▶ [Assignment] Gather each line in the listing that contains the string "bmrequest", and copy those lines in full.

▶ [Information provided]

=-=-=-=-=

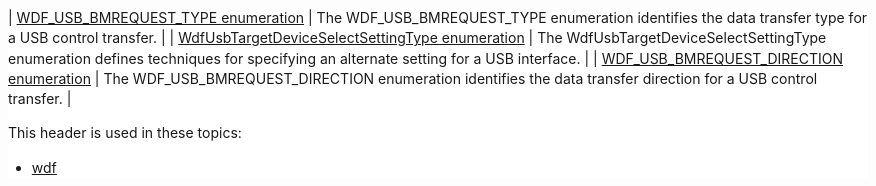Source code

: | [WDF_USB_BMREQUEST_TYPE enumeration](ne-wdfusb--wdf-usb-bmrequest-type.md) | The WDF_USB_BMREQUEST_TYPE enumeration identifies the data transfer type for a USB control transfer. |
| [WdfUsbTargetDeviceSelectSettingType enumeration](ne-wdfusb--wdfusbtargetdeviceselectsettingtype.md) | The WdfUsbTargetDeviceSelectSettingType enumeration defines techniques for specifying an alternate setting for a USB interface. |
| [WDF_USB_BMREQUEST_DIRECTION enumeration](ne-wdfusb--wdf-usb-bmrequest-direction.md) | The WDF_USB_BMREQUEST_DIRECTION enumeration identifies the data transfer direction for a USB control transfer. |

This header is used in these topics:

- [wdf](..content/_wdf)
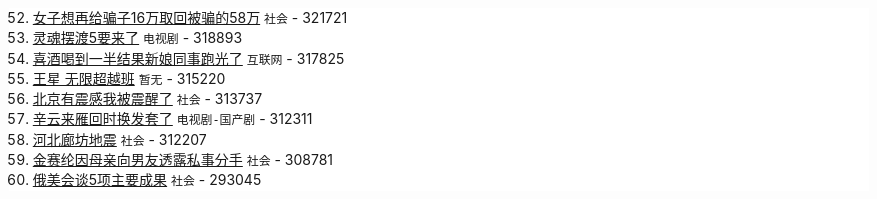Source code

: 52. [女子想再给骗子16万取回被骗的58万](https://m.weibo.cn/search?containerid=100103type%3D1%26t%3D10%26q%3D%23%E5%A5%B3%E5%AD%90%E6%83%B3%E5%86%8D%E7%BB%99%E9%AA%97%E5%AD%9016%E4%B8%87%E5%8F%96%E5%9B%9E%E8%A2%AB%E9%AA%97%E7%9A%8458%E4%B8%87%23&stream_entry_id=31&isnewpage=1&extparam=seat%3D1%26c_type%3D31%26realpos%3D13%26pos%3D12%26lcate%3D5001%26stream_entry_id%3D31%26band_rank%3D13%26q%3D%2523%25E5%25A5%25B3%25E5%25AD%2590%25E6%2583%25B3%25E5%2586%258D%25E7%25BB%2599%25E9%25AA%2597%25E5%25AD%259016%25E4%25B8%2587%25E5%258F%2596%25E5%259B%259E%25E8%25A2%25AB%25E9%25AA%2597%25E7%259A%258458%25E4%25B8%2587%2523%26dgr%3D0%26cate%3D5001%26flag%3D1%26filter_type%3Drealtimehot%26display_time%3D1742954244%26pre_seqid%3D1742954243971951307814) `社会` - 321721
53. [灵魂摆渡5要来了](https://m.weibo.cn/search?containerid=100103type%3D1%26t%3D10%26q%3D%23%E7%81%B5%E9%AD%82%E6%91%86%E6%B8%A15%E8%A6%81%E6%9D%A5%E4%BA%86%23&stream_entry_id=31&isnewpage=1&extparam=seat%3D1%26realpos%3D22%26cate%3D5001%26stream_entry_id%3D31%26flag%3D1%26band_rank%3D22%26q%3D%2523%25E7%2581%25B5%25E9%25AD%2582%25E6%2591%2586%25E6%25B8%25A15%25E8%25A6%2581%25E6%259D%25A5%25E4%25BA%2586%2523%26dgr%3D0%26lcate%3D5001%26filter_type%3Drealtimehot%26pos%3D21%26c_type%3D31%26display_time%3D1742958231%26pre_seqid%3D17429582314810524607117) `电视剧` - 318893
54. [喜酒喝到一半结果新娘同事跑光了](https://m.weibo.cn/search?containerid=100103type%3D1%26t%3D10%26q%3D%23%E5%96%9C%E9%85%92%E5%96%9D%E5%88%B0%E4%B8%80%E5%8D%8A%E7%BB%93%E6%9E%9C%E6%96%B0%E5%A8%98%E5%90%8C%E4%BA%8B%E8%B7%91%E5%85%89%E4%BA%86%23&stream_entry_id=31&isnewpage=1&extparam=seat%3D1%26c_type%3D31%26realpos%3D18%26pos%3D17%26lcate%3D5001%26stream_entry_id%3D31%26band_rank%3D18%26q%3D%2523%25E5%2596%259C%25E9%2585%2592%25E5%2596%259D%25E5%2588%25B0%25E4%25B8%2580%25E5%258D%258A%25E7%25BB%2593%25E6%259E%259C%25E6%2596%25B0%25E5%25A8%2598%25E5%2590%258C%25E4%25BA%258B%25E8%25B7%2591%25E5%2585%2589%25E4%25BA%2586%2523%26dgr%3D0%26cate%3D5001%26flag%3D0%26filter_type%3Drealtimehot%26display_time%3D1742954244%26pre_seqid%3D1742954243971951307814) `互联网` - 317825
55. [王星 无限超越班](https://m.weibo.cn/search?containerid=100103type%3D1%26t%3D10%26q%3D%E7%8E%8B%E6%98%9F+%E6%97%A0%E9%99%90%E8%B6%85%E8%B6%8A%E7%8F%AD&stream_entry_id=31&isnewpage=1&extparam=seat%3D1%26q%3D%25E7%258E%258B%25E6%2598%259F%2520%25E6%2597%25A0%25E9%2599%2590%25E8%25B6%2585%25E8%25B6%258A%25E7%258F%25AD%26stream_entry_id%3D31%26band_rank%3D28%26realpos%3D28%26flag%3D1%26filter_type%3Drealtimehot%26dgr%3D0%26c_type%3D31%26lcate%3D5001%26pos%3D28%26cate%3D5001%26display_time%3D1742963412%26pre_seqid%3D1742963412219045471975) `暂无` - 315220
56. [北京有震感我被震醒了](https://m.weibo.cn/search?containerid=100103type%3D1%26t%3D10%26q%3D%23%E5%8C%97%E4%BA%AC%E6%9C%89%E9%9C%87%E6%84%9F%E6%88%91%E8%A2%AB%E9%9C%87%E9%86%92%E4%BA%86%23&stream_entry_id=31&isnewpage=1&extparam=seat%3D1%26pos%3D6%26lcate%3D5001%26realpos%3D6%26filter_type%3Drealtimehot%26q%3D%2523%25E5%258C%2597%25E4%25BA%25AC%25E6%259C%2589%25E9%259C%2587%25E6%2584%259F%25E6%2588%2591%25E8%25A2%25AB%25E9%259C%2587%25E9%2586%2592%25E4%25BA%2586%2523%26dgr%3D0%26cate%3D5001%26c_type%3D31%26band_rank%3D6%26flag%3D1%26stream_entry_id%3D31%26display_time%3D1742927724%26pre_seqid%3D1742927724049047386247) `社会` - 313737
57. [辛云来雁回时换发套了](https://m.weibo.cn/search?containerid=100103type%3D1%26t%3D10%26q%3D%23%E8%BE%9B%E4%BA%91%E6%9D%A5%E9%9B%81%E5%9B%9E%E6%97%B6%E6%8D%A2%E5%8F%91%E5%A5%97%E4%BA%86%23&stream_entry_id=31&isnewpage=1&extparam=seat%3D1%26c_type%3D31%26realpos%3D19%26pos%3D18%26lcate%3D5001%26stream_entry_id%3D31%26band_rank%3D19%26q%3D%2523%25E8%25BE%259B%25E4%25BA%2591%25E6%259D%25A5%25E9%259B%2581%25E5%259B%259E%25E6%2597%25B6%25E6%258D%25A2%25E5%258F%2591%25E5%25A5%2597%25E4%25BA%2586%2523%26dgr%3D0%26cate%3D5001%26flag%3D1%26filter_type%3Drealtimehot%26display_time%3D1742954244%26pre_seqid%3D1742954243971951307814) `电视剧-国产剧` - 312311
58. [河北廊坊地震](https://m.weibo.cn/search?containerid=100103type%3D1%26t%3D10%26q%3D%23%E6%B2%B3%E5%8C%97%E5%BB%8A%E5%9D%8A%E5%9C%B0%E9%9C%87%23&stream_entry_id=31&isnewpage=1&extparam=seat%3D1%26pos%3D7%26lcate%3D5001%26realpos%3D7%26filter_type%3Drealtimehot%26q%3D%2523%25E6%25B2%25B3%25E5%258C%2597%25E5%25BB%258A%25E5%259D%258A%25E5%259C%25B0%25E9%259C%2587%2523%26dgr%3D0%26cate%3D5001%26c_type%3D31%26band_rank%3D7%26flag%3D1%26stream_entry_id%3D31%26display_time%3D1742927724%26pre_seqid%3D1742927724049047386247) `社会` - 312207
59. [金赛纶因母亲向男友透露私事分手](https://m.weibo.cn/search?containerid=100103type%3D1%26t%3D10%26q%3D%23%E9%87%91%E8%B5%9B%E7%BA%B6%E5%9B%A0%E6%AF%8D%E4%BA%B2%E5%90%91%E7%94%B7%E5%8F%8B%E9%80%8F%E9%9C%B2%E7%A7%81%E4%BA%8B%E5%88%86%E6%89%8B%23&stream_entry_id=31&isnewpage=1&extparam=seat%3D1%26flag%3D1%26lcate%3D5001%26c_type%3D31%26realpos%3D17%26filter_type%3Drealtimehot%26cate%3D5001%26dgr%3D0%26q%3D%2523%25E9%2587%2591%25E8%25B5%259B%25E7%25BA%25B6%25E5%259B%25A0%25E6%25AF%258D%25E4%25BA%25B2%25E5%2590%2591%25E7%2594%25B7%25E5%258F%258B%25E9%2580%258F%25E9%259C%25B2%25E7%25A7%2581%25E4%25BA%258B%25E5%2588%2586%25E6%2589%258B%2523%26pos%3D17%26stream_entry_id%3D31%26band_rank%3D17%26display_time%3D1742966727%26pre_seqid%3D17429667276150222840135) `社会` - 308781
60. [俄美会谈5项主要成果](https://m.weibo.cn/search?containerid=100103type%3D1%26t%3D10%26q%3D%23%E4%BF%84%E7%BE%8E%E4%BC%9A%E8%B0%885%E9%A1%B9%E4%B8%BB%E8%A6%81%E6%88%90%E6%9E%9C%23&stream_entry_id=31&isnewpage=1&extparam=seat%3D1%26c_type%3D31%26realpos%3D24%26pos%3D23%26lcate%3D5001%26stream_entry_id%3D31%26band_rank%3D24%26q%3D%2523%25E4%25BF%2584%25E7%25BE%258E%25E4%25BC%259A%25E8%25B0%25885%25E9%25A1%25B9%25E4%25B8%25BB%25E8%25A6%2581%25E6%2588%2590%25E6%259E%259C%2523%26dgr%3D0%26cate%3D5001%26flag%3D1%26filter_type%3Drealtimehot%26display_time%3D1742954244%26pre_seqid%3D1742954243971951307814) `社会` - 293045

=-=-=-=-=

▶ [Response box]
: | [WDF_USB_BMREQUEST_TYPE enumeration](ne-wdfusb--wdf-usb-bmrequest-type.md) | The WDF_USB_BMREQUEST_TYPE enumeration identifies the data transfer type for a USB control transfer. |
| [WDF_USB_BMREQUEST_DIRECTION enumeration](ne-wdfusb--wdf-usb-bmrequest-direction.md) | The WDF_USB_BMREQUEST_DIRECTION enumeration identifies the data transfer direction for a USB control transfer. |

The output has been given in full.